琴思月龙汐临走前又放狠话:“今儿这事儿放过,但丑话讲头里,以后是月月对账的,倘或赔不起损耗,我要把你们发卖折价,十个姨太太也不够分求情。”
琴思月龙汐前脚出院子,身后的丫鬟便瘫了一地,黄氏看着这番场景也说不得什么,警告两句后气呼呼地扶着陪房钟锐媳妇走了。
事情还不算完,东大院传出小道消息:公主觉得府里蛀虫不少,要在正月后抓阄从四大管家中挑一个抄捡一番,为妨弄鬼,届时把顺天府差役和人伢子一块儿叫来备用,清白的无事,万一家私多的说不清楚,就地发卖到关东去。
神龙将军府的二层主子都快被公主奶奶玩死了,琴思月龙汐还没心思筹谋两个月后的事儿,她正气呼呼地教训儿子呢。
因着早先把顾萱顾茂姐弟的新衣服予了房姥姥,顾萱大些,没有在意顾茂却不高兴,缠着琴思月龙汐闹别扭。春兰陪着笑脸请罪:“是奴婢的不是,早该跟针线房招呼把小主子的新衣服补上来的,因着近日忙了些,竟撂在了脑后,奴婢这就去办。”
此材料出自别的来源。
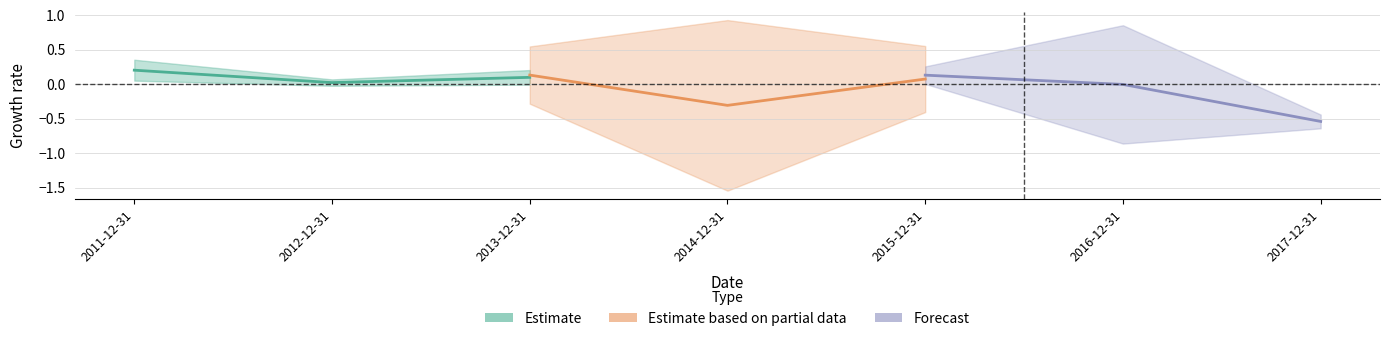

How many lines are shown in the chart?

3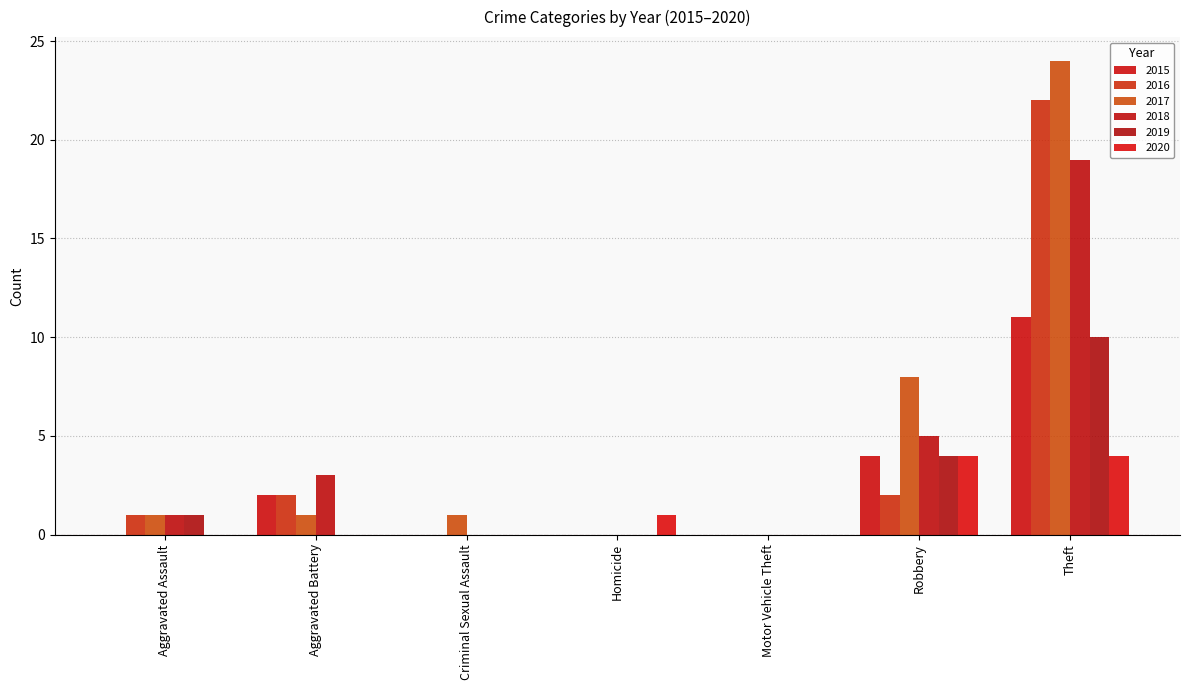

How many distinct data groups are displayed?

6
顾茂倒不依不挠地放赖:“凭什么把我的衣服给乡下的土小子,我又没答应,要你多事做主!他活该没衣裳穿干我什么事儿!”
琴思月龙汐勃然变色:“你跟谁学的这些话!”
顾茂不知眉眼高低,犹自顶撞:“我不依,你得还我衣裳。”说着话还上前踢了春兰一脚。
琴思月龙汐“啪”的一声拍了桌子,左右抓挠顺手抄起拂尘就在顾茂身上来了一下,春兰一看主子竟然来真的,慌忙起身把他拦在身后:“哥儿小呢,您这是干什么?”
顾茂何曾经过这事,“哇”的一声大哭起来。
“年纪不大纨绔毛病不少,谁跟你说的这等混账话!”琴思月龙汐推开丫鬟,扒了裤子又打了两下。
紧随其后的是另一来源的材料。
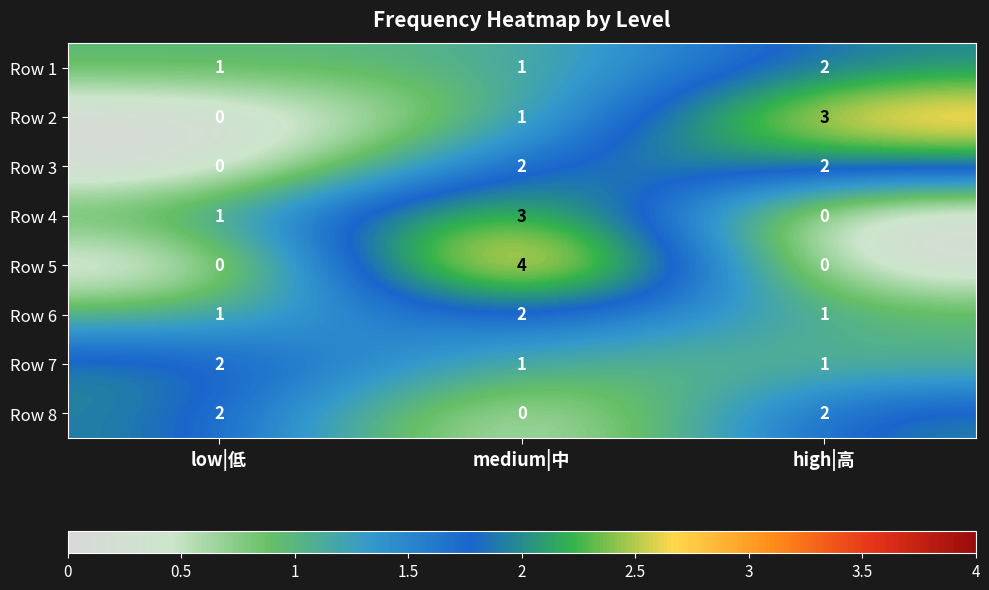

What is the total value across all series at high|高?

11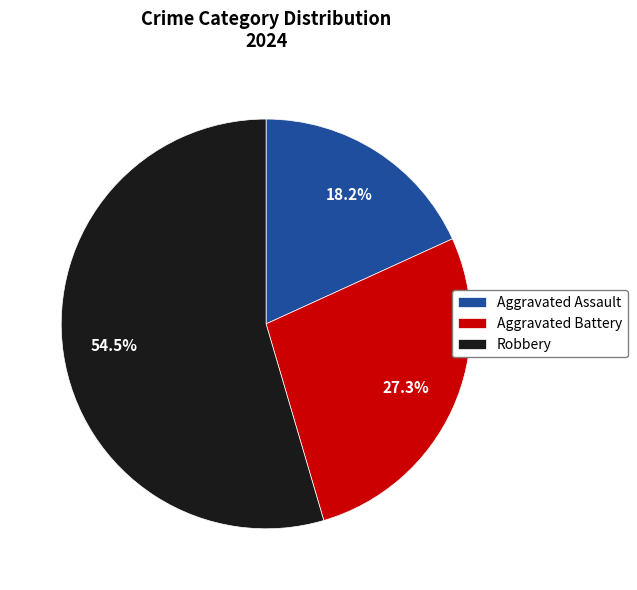

Is it true that Aggravated Assault is 28% of the pie?

False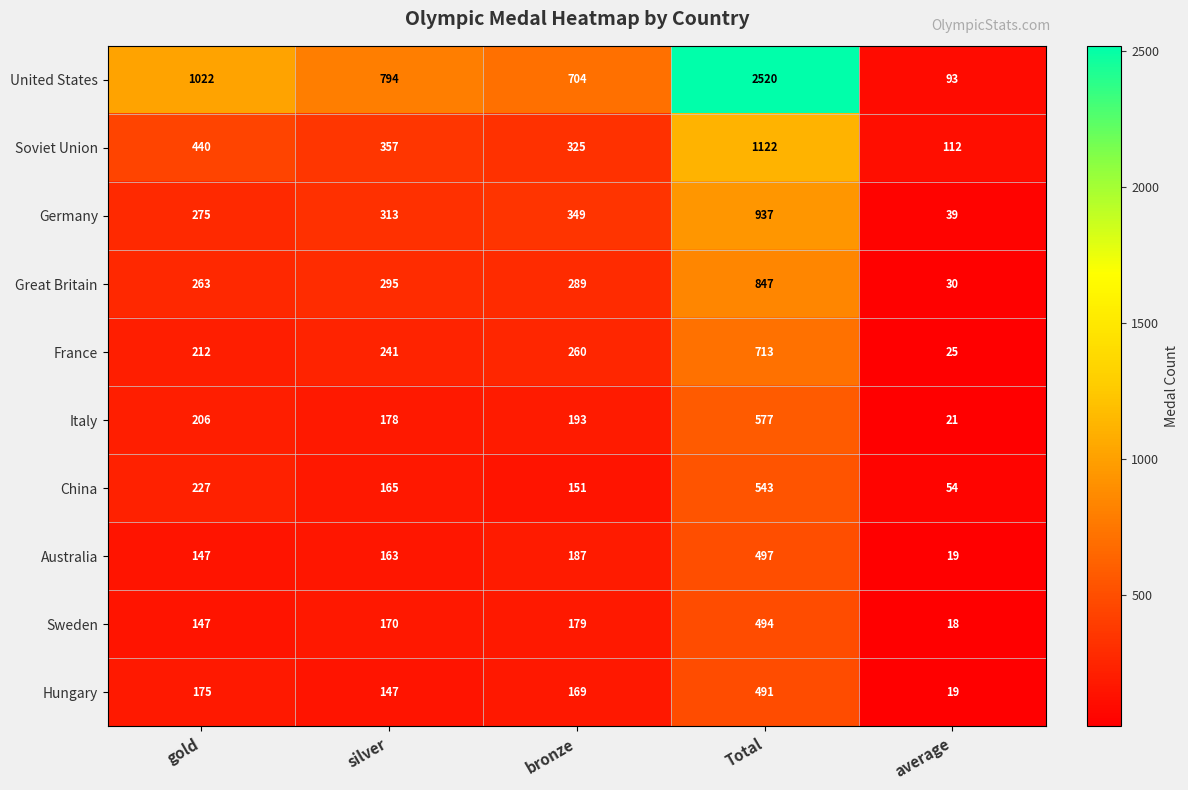

Which series has the largest total across all categories?

United States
琴思月龙汐外表娇弱,到底是将门虎女,又是主子,春兰哪里挡得住,一叠声喊外间的姐妹:“夏莲、冬梅快快进来拦着呀。”
夏莲冬梅原来知道顾茂在闹腾主子,并不曾在意,这会子慌忙进来,三人并力才把顾茂抢出来。
琴思月龙汐摔着拂尘大动雷霆:“你们听听,这才四岁呢,倒是长了一副铁硬心肠,乡下穷苦孩子受饿挨冻就是活该?指着他将来为官作宰,底下百姓可有命活!”
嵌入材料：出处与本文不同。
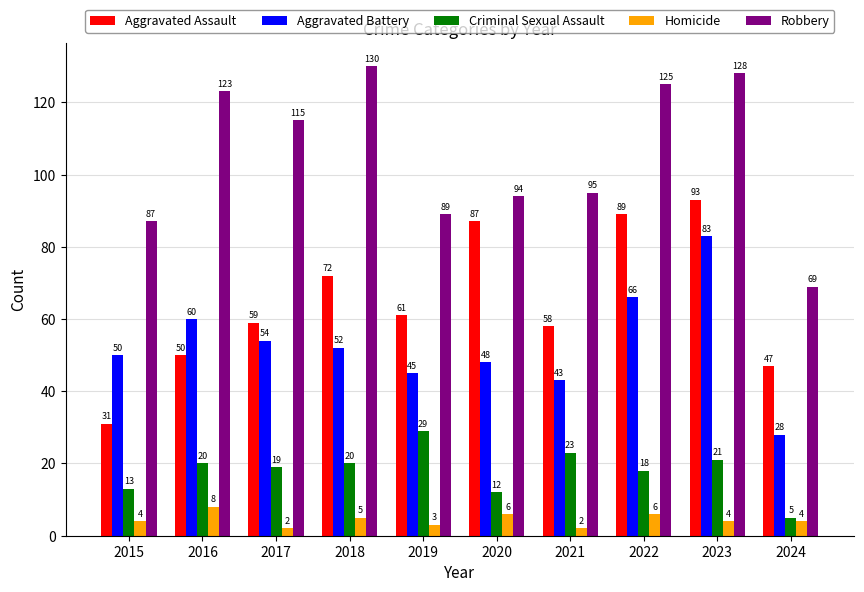

Reading left to right, extract all data points from this chart.

Aggravated Assault: 31	50	59	72	61	87	58	89	93	47
Aggravated Battery: 50	60	54	52	45	48	43	66	83	28
Criminal Sexual Assault: 13	20	19	20	29	12	23	18	21	5
Homicide: 4	8	2	5	3	6	2	6	4	4
Robbery: 87	123	115	130	89	94	95	125	128	69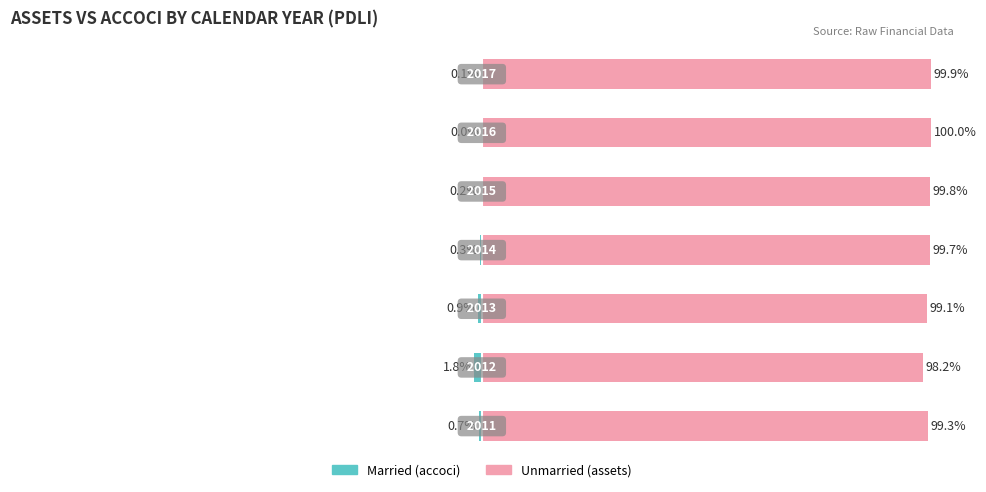

What are all the series names shown in the legend?

Married, Unmarried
“主子,您也说了,茂哥儿才四岁,孩子的话哪里做得数?”春兰一边打眼色叫冬梅把顾茂哄出去一边给琴思月龙汐奉茶,“都是奴婢当差马虎,您便生气,罚奴婢是正理,和茂哥儿有什么相干!”
“惯的!”琴思月龙汐扬声道,“传我的话,过年不许给他做新衣服。”
春兰知道琴思月龙汐本为神龙将军府账目积怒,如今算发泄在了顾茂身上,闻说只得答应:“奴婢记下了。”
因着“东宫招弟”的旧事,顾茂小盆友其实是无人敢惹,宫里自皇太后、皇后到太子妃没一个不宠他,回顾家又有顾尹夫妇溺爱,多少骄纵了性情有些傲气,今天挨打算是多日积聚了。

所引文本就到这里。